Back in the dark days of semi-ancient history, victorious armies would kill the leader of an opposing nation or notorious band of villains, cut off his head and parade it around town at the end of a pike. It was a way to gloat and to taunt.
Today, to put a “head on a pike” is a mostly a metaphorical term, but it can still be literal if only in a sanitized form. Such was the behavior of the Bush regime when it killed the Husseins of Iraq. Uday and Qusay (sp?) had their morbid mug shots published in newspapers around the world, and Saddam Hussein had video of his hanging leaked to the Internet.

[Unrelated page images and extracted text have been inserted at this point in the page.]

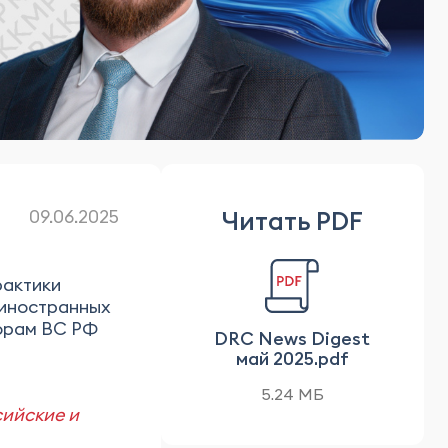
Читать PDF
09.06.2025
рактики
 иностранных
орам ВС РФ
DRC News Digest
май 2025.pdf
5.24 МБ
сийские и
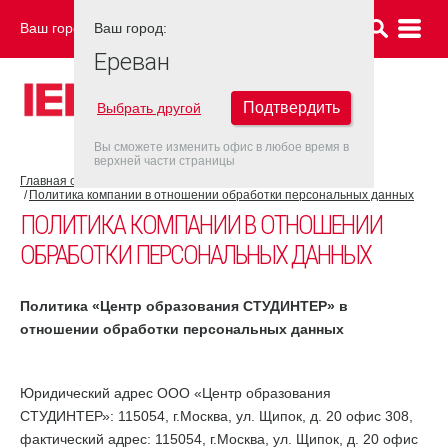
Ваш город:
Ваш город:
ЕРЕВАН
Ереван
Подтвердить
Выбрать другой
Вы сможете изменить офис в любое время в
верхней части страницы
Главная страница
Правовые документы
Политика компании в отношении обработки персональных данных
ПОЛИТИКА КОМПАНИИ В ОТНОШЕНИИ
ОБРАБОТКИ ПЕРСОНАЛЬНЫХ ДАННЫХ
Политика «Центр образования СТУДИНТЕР» в
отношении обработки персональных данных
Юридический адрес ООО «Центр образования
СТУДИНТЕР»: 115054, г.Москва, ул. Щипок, д. 20 офис 308,
фактический адрес: 115054, г.Москва, ул. Щипок, д. 20 офис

So when word came Sunday night that Osama bin Laden had been killed, we asked each other how long it would be before we saw pictures of dead Osama on the Internet, and the answer was, “tomorrow morning.” A very large segment of the American population is glad to know bin Laden’s dead, but they wouldn’t believe it until they saw his head on a pike, and the Internet picture of the bloodied skull is the head on the pike of the twenty-first century.

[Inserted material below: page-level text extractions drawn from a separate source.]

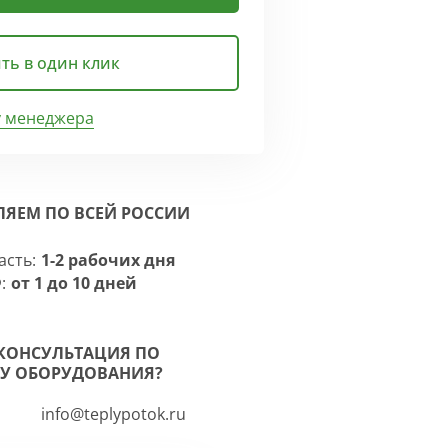
ть в один клик
у менеджера
ЛЯЕМ ПО ВСЕЙ РОССИИ
асть:
1-2 рабочих дня
:
от 1 до 10 дней
КОНСУЛЬТАЦИЯ ПО
У ОБОРУДОВАНИЯ?
info@teplypotok.ru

Word came out that such pictures exist, and that they are “gruesome”. But today it was announced that these pictures will NOT be made public.
We applaud this decision. The head on the pike is so tenth century. It’s a barbaric act of gloating and taunting, and such blood sport would be offensive to our enemies and our friends. There is nothing to be gained by doing this. To those who claim it would offer “proof” to the doubters, I say that there will be doubters anyway who will see the “head on the pike” picture and scream, “That’s Photoshopped!”
We have enough gruesome images polluting our collective mind, we don’t need a bloodied skull of Osama bin Laden to become an iconic image for a generation. I want to believe we’re classier people than that.